What would Europe do?
To quote the 2022 update to the EULAR recommendations for the management of ANCA-associated vasculitis [10]:
“For induction of remission of non-organ-threatening or nonlife-threatening GPA or MPA, treatment with a combination of GCs and RTX is recommended.”
“[T]he use of RTX over MTX or MMF should be considered in patients with GPA and MPA even without organ-threatening manifestations as RTX-based induction and remission regimens are associated with higher rates of sustained remission and lower GC exposure.”
“For maintenance of remission of GPA and MPA, after induction of remission with either RTX or CYC, we recommend treatment with RTX.”
The American College of Rheumatology disagrees [11]. The difference lies in the amount of studies specifically related to non-organ-threatening GPA and the use of MTX and RTX. There are lots of specific studies pertaining to MTX. The RTX studies however have focused on severe cases. “Methotrexate is currently recommended over rituximab because of the larger body of evidence and clinical experience with methotrexate treatment for this patient group; clinical trials are needed to compare their efficacy” [11].

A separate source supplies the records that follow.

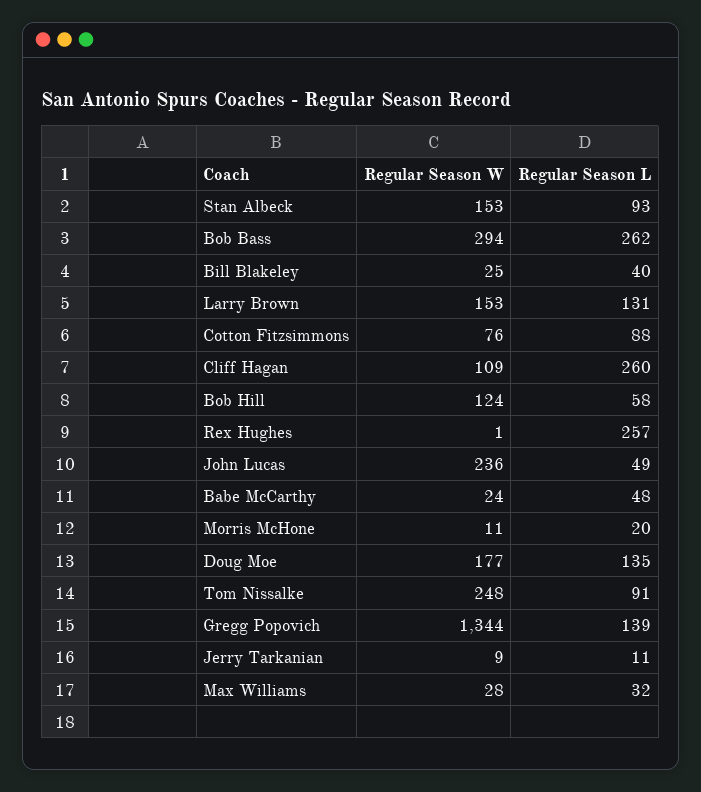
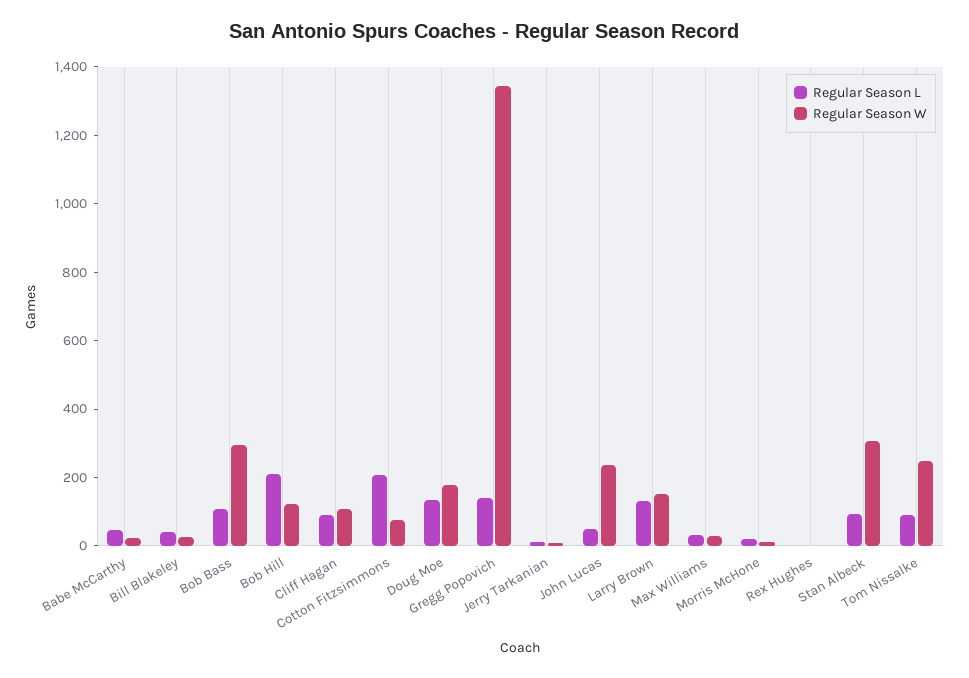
  {
    "Regular Season W": {
-     "Stan Albeck": 153,
+     "Stan Albeck": 300,
      "Bob Bass": 294,
      "Bill Blakeley": 25,
      "Larry Brown": 153,
      "Cotton Fitzsimmons": 76,
      "Cliff Hagan": 109,
      "Bob Hill": 124,
      "Rex Hughes": 1,
      "John Lucas": 236,
      "Babe McCarthy": 24,
      "Morris McHone": 11,
      "Doug Moe": 177,
      "Tom Nissalke": 248,
      "Gregg Popovich": 1344,
      "Jerry Tarkanian": 9,
      "Max Williams": 28
    },
    "Regular Season L": {
      "Stan Albeck": 93,
-     "Bob Bass": 262,
+     "Bob Bass": 100,
      "Bill Blakeley": 40,
      "Larry Brown": 131,
-     "Cotton Fitzsimmons": 88,
+     "Cotton Fitzsimmons": 200,
-     "Cliff Hagan": 260,
+     "Cliff Hagan": 100,
-     "Bob Hill": 58,
+     "Bob Hill": 200,
-     "Rex Hughes": 257,
+     "Rex Hughes": 0,
      "John Lucas": 49,
      "Babe McCarthy": 48,
      "Morris McHone": 20,
      "Doug Moe": 135,
      "Tom Nissalke": 91,
      "Gregg Popovich": 139,
      "Jerry Tarkanian": 11,
      "Max Williams": 32
    }
  }

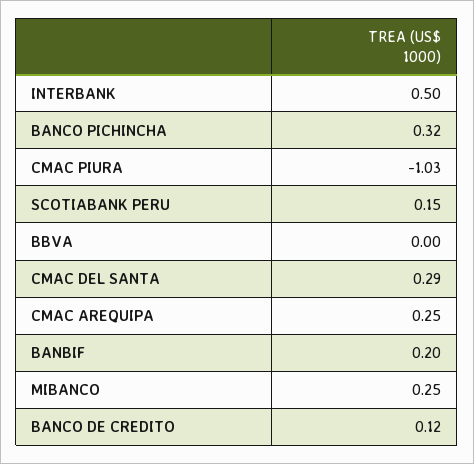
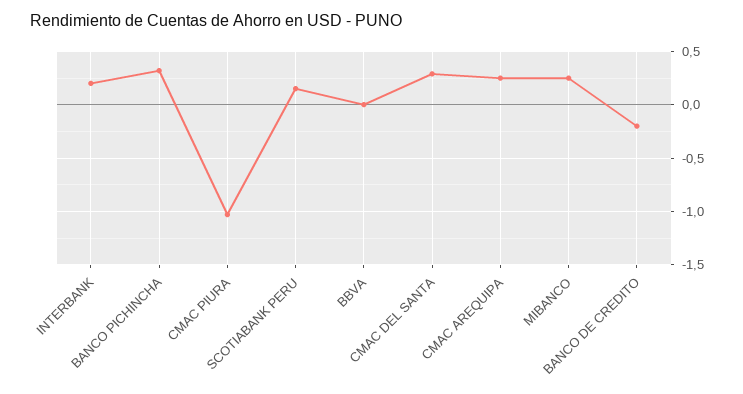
  {
-   "INTERBANK": 0.5,
+   "INTERBANK": 0.2,
    "BANCO PICHINCHA": 0.32,
    "CMAC PIURA": -1.03,
    "SCOTIABANK PERU": 0.15,
    "BBVA": 0,
    "CMAC DEL SANTA": 0.29,
    "CMAC AREQUIPA": 0.25,
-   "BANBIF": 0.2,
    "MIBANCO": 0.25,
-   "BANCO DE CREDITO": 0.12
+   "BANCO DE CREDITO": -0.2
  }

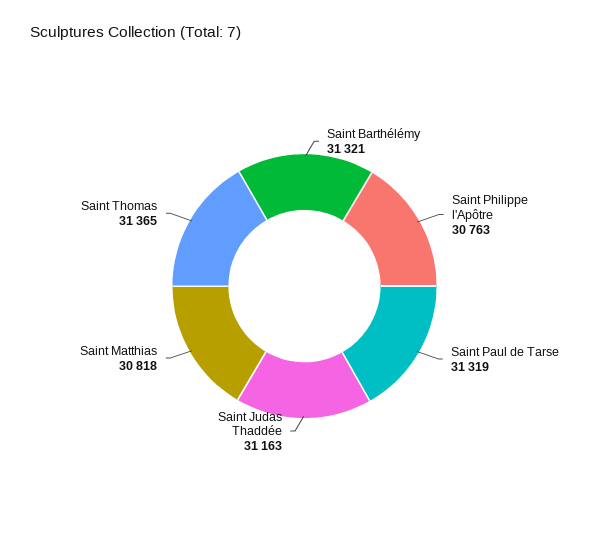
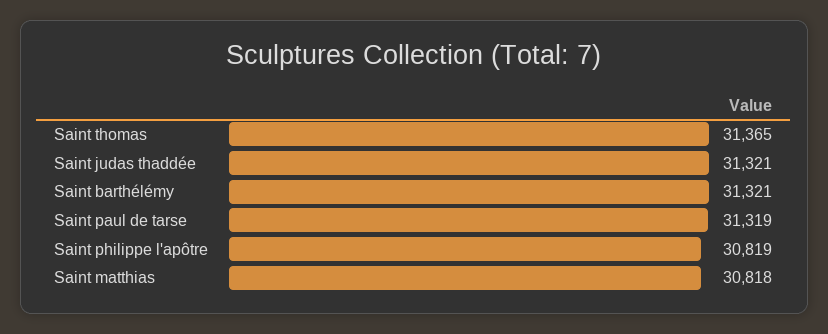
  {
    "Saint Barthélémy": 31321,
-   "Saint Philippe l'Apôtre": 30763,
+   "Saint Philippe l'Apôtre": 30819,
    "Saint Paul de Tarse": 31319,
-   "Saint Judas Thaddée": 31163,
+   "Saint Judas Thaddée": 31321,
    "Saint Matthias": 30818,
    "Saint Thomas": 31365
  }

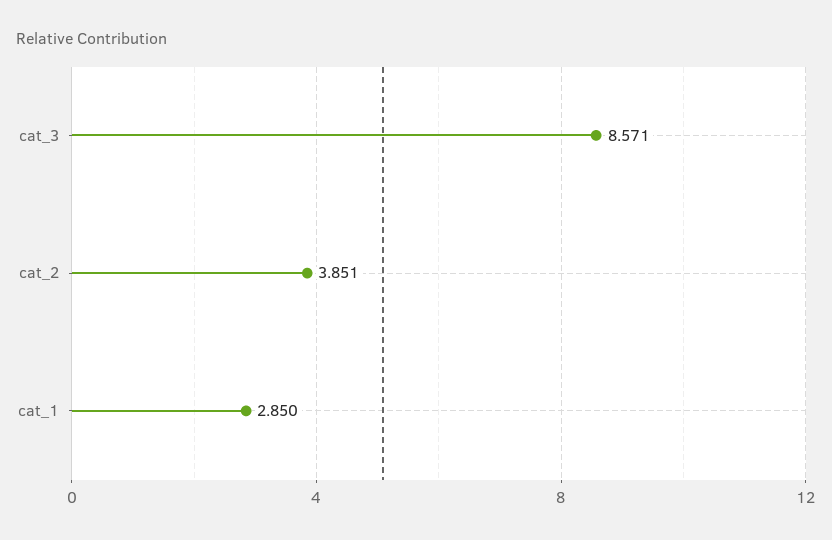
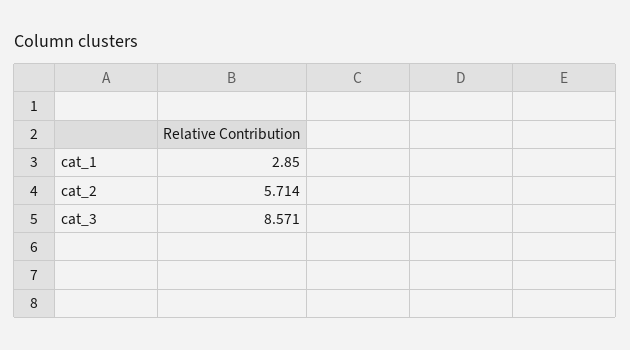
  {
    "cat_3": 8.571,
-   "cat_2": 3.851,
+   "cat_2": 5.714,
    "cat_1": 2.85
  }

And ultimately, methotrexate does not have a box warning for maybe killing you in the first 24 hours. Let’s be real, that warning puts a huge damper on any rituximab conversation. Further, MTX can be given at home with pills and most often is for GPA patients. “Take some pills and let’s see how we do” vs “spend one day a week at an infusion center for the next month or more” is also a challenging conversation. That is a lot of time off work and here in the States, where our social safety net is almost nonexistent, it’s a very difficult sell unless you feel like you’re dying.
The Plan
So what’s the plan? Well, we’ve tried it the American way. Now it’s time to try the European approach. We’ll try rituximab. I would regret not trying, even with all the possible drama. If there’s a chance that I can see my way out of this Highlander 2 years-long marathon, then I need to try. And maybe I end up back on MTX but I will have at least tried to find a way out.
First, though, I need some vaccines. At the very least, I’m looking at the shingles vaccine because, really, fuck chickenpox and shingles, and the Hep-B vaccine just to be sure. Then there’ll be a couple weeks off of MTX to let the vaccines do their thing. And on to ritxuimab at the end of January.
But I have to admit it. After all this research and typing, if you haven’t noticed, I’m terrified. I’ve written this whole post to help myself build a narrative around this course of action. To help me have data and case histories and facts so I can get my head around this idea that I am going to sit in an infusion center and take a drug that could kill me on the spot on the hopes of … well, there are a lot of hopes. The hope of having a life again. Of not spending the next few decades of my life exhuasted and miserable and full of GI side effects.
I know the infusion center I’ll be visiting. My partner is a relatively recent cancer survivor, including a full run of chemotherapy. They received treatment at the same center I’ll be visiting. I sat with them at the beginning and end of their chemotherapy. And now I’ll be in the big chair.
It’s… a lot and I don’t know that I’ll be mentally settled until the moment I sit in that chair and give my consent to begin treatment. Until then… I’m going to be staring into space a lot, I think.